Hitler loved his dogs. I can well believe it. But Hitler didn't *personally* kill his victims. He found others to do that. I wonder if they were kind to animals?
Did I eat any of the Eid meat in Kashgar? No, I ate nothing more than an omelette and some toast all the time I was there, plus one very non-Islamic Chinese meal involving beef and noodles. Not sure why this matters.
'Elaine' inquires(first quoting me) : ' "In Chinese Turkestan but still (just) inhabited by Turkic Muslim Uighurs, it crossed my mind that a man who had slit a sheep's throat would be bound to find it easier to do the same to a human, if it came to it). "
'If this deduction is based on the chosen method of animal slaughter then I wonder if the same deduction would be made of a Jew slaughtering a sheep following the kosher rules, since the two methods are almost identical.'
My answer to this is as follows. Perhaps it could. But here are a couple of points. There is, so far as I know, no modern Jewish equivalent of Eid, though the original Passover must have something like it, and Kosher slaughter is carried out by a minority of professional slaughtermen. I would however point out that in Kashgar at Eid (known locally as Korban) the slaughter of sheep is not done by professional slaughtermen, but in each home by the male members of the family (all of whom are taught how to do it).

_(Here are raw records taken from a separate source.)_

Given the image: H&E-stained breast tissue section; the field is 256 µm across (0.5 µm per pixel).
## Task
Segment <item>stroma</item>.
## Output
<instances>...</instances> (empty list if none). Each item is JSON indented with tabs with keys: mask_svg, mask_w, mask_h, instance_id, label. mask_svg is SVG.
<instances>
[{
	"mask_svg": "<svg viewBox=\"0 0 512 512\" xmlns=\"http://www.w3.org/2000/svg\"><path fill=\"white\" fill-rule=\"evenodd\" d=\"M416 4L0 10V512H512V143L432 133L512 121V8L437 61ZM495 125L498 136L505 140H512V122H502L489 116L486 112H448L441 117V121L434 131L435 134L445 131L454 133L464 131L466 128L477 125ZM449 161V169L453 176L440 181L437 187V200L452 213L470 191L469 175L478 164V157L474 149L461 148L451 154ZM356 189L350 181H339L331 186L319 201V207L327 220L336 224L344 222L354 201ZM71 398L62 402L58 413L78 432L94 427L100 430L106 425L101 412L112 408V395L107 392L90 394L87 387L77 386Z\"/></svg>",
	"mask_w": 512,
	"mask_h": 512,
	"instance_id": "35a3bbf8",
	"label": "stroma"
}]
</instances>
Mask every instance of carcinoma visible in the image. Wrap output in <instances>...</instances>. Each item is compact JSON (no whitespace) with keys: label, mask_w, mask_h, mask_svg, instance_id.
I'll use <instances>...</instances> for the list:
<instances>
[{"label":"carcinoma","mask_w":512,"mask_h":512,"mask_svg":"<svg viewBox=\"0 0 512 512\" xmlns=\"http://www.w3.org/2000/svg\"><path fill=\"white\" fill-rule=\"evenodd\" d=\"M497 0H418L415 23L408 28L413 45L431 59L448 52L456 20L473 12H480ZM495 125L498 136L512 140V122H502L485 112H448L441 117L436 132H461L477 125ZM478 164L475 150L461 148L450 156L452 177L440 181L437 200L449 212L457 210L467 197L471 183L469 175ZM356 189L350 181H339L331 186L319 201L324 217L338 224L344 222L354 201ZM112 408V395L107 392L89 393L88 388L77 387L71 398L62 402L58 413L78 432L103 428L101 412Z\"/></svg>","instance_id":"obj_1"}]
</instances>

She continues 'If the deduction is based on the assumption that this method is particularly cruel, then I suggest more investigation be done because you would learn that studies actually indicate that this method actually causes less suffering to the animal. In fact that is the whole point.'
No, that is not my argument. I am dealing with the effect on the person, not the effect on the animal (though I am not wholly convinced by the claim that this form of slaughter is less distressing to the sheep. You'd have to ask some sheep). I'm no fan of modern slaughterhouses, but in Kashgar tethered sheep awaiting slaughter could clearly see, hear and smell the fate of their fellows before being killed, and some, especially the big rams purchased by the richer families, put up a fierce fight before dying.
'Elaine' continues : 'But if this deduction is based on the fact that some Muslim terrorists have slit the throats of other humans to terrorize other people, then I would hope you would not be so prejudicial.'
Elaine is extending what I said further than I said it, and then criticising me for what she thinks I might mean. I said what I said. No more, no less. It was based on direct experience and on observation. Whatever it may or may not be, it cannot be called prejudicial.